The vessel carrying 58 people, and captained by three smugglers, had set off from Somalia destined for Yemen last Saturday, the United Nations refugee agency said Friday in a news release.
The boat's engine failed soon after. Survivors later told authorities that the smugglers then forced 22 people to jump overboard, the U.N. said.
Those remaining were adrift at sea until Wednesday, when -- rocked by bad weather and rocky seas -- the boat capsized.
Beginning that night on Somali beaches, locals found 13 survivors, including two adult women and a teenage boy and girl. Most suffered from skin burns caused by fuel inside the boat, the U.N. agency said.

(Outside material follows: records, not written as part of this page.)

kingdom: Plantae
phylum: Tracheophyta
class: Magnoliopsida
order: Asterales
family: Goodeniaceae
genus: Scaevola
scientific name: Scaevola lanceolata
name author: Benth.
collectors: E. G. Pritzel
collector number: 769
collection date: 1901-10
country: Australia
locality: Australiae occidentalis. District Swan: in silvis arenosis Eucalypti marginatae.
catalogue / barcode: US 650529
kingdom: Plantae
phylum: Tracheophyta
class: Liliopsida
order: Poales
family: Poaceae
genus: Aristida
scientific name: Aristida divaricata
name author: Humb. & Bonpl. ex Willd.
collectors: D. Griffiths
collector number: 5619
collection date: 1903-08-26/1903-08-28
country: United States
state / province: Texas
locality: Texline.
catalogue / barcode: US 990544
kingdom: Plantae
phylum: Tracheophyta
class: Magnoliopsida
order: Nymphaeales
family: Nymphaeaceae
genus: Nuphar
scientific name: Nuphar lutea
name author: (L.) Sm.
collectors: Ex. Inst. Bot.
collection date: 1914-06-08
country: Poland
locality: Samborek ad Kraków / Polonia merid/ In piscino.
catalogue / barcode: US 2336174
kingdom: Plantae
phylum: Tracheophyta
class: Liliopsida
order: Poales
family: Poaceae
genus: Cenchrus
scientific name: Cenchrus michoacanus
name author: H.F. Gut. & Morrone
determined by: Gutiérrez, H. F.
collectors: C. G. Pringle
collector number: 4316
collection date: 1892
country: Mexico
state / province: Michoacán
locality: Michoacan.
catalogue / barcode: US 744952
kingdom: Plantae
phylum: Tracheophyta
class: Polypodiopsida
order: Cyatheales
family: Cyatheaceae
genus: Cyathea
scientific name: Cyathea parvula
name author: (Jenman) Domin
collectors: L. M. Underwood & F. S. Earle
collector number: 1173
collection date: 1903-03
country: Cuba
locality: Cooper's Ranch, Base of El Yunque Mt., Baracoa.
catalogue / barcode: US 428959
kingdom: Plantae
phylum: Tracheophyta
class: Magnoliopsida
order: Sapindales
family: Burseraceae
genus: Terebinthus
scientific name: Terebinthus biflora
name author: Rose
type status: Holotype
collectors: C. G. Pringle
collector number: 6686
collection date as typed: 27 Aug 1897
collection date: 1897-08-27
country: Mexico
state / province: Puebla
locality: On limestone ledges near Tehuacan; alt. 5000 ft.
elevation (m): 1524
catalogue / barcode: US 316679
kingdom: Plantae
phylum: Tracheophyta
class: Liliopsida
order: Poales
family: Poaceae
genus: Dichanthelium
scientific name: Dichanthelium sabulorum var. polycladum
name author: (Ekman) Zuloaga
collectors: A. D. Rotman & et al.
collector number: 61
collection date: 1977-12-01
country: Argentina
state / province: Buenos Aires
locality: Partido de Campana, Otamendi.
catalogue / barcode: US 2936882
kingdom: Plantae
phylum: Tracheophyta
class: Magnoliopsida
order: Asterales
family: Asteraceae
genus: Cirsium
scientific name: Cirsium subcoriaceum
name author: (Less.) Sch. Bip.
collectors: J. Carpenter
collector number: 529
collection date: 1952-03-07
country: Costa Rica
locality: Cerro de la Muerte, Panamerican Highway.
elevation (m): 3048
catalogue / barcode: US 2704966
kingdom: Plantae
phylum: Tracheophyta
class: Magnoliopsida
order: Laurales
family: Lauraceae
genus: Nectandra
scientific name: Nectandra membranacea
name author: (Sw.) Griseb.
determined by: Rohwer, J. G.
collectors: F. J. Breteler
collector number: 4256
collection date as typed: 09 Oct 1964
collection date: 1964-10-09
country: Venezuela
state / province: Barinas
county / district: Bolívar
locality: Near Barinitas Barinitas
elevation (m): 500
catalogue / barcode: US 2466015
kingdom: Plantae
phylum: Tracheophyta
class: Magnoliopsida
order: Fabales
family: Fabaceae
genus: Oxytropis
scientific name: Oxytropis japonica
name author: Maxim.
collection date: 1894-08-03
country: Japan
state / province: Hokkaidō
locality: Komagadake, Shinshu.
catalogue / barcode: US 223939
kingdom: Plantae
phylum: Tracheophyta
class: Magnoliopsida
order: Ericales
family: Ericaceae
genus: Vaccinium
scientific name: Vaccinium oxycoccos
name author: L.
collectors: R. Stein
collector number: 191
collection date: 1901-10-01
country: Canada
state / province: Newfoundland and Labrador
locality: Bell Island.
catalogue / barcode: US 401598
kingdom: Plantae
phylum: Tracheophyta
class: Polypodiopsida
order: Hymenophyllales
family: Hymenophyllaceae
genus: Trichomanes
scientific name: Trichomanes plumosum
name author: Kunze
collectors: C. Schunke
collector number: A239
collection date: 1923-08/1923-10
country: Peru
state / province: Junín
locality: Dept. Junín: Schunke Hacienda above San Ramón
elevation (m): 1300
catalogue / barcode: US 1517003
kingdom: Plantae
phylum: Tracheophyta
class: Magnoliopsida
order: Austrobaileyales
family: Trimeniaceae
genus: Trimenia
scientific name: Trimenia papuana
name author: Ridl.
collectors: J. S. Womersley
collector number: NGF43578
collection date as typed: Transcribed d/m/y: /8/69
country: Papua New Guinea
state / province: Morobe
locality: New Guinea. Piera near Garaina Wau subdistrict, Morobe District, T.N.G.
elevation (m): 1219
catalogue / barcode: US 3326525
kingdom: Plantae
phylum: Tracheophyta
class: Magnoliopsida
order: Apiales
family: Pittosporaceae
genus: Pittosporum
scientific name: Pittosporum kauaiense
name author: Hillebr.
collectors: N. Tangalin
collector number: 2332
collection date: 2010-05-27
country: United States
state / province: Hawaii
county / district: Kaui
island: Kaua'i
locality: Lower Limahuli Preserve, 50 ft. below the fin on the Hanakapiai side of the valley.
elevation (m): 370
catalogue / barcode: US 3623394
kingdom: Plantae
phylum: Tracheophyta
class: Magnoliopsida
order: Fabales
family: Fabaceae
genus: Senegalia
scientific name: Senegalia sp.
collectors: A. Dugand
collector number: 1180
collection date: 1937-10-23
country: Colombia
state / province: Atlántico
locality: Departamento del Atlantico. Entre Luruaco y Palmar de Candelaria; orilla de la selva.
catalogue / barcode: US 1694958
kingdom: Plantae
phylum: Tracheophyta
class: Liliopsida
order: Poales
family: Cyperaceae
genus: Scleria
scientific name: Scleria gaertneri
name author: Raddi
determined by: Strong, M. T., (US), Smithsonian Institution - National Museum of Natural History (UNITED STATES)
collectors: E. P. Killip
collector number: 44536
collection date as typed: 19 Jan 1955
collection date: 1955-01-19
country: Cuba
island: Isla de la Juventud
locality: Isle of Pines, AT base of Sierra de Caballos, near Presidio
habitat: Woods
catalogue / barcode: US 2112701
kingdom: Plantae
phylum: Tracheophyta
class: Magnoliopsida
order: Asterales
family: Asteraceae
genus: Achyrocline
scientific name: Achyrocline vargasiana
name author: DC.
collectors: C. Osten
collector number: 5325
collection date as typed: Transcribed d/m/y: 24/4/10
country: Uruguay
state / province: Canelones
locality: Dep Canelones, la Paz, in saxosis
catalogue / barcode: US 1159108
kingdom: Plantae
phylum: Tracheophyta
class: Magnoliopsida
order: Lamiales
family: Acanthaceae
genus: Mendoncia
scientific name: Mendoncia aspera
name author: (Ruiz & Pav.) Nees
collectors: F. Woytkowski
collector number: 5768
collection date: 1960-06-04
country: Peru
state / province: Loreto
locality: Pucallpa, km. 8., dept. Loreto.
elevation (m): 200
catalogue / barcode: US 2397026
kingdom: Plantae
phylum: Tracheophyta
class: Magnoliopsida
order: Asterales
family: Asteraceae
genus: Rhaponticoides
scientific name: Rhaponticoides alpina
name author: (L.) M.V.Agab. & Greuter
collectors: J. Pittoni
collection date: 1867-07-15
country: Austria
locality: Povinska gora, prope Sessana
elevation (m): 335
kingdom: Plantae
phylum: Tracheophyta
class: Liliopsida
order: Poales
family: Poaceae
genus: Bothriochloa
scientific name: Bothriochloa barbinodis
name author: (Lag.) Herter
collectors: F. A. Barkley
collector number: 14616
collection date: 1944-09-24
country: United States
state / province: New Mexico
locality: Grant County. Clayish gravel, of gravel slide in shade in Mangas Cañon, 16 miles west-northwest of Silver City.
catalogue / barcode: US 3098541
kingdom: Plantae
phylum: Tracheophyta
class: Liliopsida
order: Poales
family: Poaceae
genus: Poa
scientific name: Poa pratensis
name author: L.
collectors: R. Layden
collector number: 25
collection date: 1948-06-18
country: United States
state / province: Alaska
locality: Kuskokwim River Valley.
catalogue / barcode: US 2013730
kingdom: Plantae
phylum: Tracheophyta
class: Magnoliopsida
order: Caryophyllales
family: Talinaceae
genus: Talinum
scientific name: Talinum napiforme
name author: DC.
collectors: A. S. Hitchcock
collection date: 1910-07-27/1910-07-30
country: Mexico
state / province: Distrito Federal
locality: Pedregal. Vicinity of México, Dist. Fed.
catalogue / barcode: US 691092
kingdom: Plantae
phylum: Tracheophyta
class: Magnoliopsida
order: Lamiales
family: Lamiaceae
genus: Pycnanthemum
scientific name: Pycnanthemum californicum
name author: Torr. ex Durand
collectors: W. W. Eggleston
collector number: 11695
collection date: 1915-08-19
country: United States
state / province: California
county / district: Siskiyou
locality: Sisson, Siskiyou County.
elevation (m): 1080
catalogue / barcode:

U.N. partners and local authorities transported these survivors from the Somali village of Qaw to the port city of Bossaso so they could get medical treatment.
In addition, 11 bodies have washed up on beaches near the village of Ceelaayo.
The U.N. says that each year, tens of thousands of Somalis and Ethiopians pay smugglers to help them flee violence in their native nations. Last year alone, more than 100,000 refugees, migrants and refugee seekers ended up in Yemen, despite the political insecurity in that Arab nation.